トリガーポイント注射の目的は、「痛みの悪循環を断ち切る」ことです。筋肉内部のトリガーポイントが痛みの悪循環を形成している場合、トリガーポイント注射を行うことで、痛み物質が洗い流され、興奮状態にある知覚神経が鎮静化され、さらなる痛み物質の生成が抑制されます。これにより、痛みが軽減されるというメカニズムです。
トリガーポイント注射は、ピンポイントで注射するため、全身の副作用を減らせます。ロキソニンなどの内服薬は消化管から吸収され、全身に効果を発揮し、薬剤を届けたい局所(トリガーポイント)以外にも薬剤は行き渡ります。したがって消化管障害(胃潰瘍、十二指腸潰瘍)や腎機能障害などの合併症が起こりやすくなります(こちらの記事もご覧ください)。
トリガーブロック注射は細い針で注射します
コロナワクチン接種で使われる一般的な針は「25G(ゲージ)」の細さですが、当院ではさらに細い「27G」の針を使用しています(数が大きいほど針は細くなります)。
一般的に注射は痛いイメージがあります。当院では細い針を使って痛みを抑える工夫をしており、当院で治療を受けた患者さんからは、「思ったより痛くなかった」という声が多く聞かれます。

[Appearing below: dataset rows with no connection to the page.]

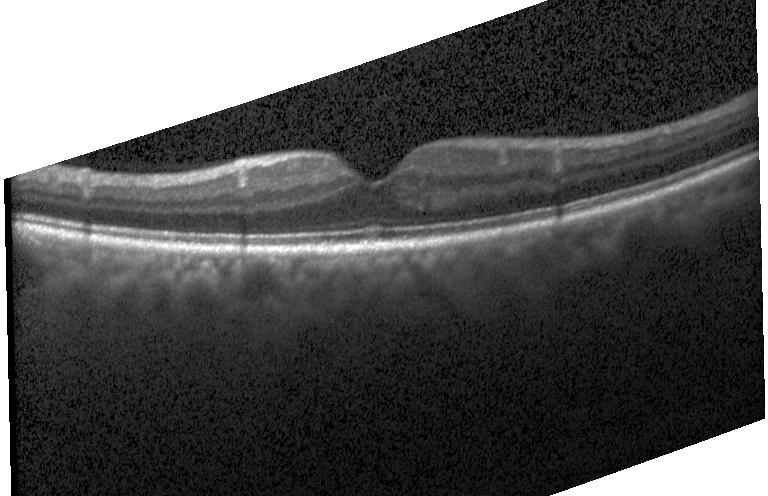
Retinal OCT B-scan, spectral-domain OCT
No choroidal neovascularization, diabetic macular edema, or drusen.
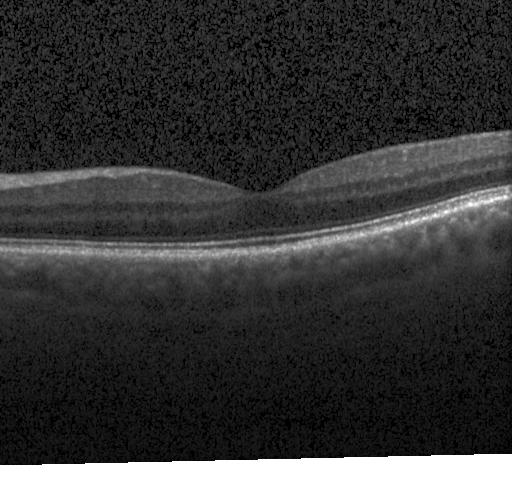 Fovea-centered. Retinal OCT B-scan
This B-scan demonstrates no CNV, DME, or drusen.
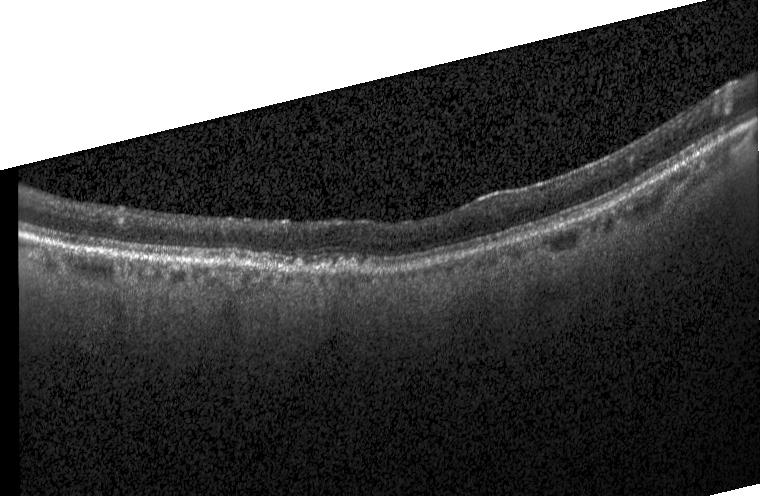
Spectral-domain OCT B-scan: sub-RPE drusenoid deposits.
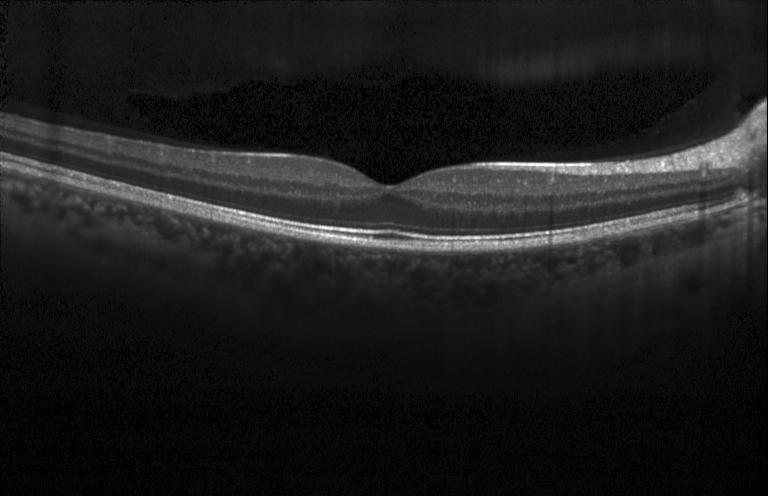

Spectral-domain OCT; OCT line scan; centered on the fovea.
Diagnosis: neither choroidal neovascularization, diabetic macular edema, nor drusen.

「注射は痛い」という先入観にとらわれず、つらい症状が続くときはトリガーポイントブロック注射を検討してみましょう。
トリガーポイントブロック注射は「一時的な痛み止め」ではない
「注射って、一時的に痛みを取るだけなんでしょう?」とよく質問を受けます。しかしこれは間違いです。上述のように、注射の目的は、痛み物質の除去です。そのため痛みを一時的に抑えるだけではなく、つらい痛みのピークを低下させ、薬の効果が切れても痛みそのものを抑える効果を持ちます。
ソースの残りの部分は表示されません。